**SOURCE MATERIAL**
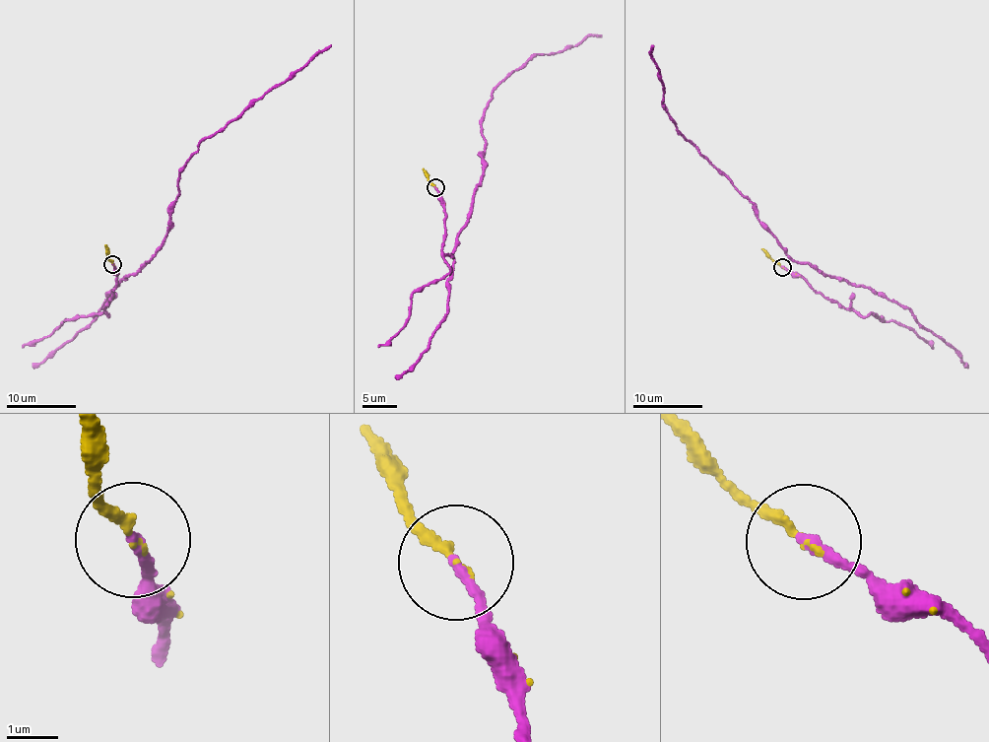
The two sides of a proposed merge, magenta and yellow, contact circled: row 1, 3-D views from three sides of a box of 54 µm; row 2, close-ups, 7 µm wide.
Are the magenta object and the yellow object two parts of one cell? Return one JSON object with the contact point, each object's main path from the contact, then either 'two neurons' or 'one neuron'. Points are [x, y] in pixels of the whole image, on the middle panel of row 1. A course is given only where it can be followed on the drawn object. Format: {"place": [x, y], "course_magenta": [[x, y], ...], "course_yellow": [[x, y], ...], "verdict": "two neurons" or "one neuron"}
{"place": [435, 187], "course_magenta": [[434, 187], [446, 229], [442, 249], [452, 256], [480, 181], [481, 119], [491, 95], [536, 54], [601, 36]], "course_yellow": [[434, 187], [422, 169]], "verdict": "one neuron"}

...

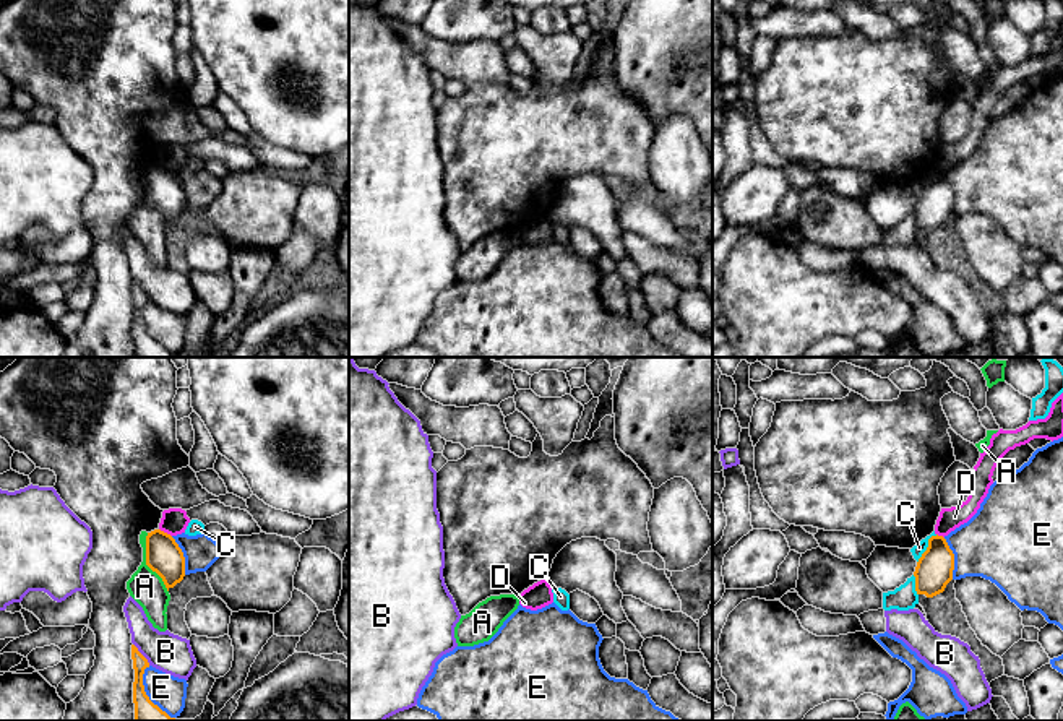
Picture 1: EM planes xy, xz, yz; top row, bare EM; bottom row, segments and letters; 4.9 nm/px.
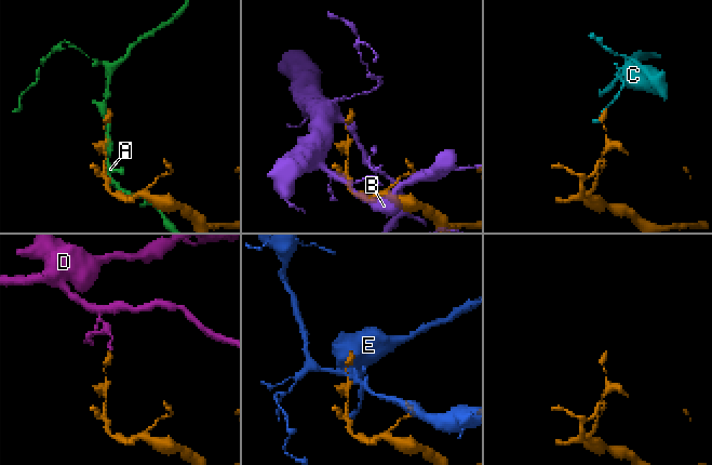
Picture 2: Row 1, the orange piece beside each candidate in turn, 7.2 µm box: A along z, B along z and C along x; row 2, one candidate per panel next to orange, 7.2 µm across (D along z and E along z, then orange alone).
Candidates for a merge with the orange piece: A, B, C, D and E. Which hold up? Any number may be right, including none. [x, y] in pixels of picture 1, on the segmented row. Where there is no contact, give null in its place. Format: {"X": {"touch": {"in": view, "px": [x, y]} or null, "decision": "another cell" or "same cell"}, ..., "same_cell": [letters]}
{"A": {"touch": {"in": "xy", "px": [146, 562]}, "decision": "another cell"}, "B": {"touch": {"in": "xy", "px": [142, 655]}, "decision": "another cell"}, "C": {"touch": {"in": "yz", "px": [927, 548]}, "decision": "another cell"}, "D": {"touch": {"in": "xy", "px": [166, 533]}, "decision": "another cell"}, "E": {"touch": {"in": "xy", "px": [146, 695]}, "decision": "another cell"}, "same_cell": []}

**ACTION ITEM**
Give the lines above again exactly, from the one containing "Picture 1: EM" to the one containing "Picture 2: Row", both included, but leave out the pictures.

**EXERCISE SOLUTION**
Picture 1: EM planes xy, xz, yz; top row, bare EM; bottom row, segments and letters; 4.9 nm/px.
Picture 2: Row 1, the orange piece beside each candidate in turn, 7.2 µm box: A along z, B along z and C along x; row 2, one candidate per panel next to orange, 7.2 µm across (D along z and E along z, then orange alone).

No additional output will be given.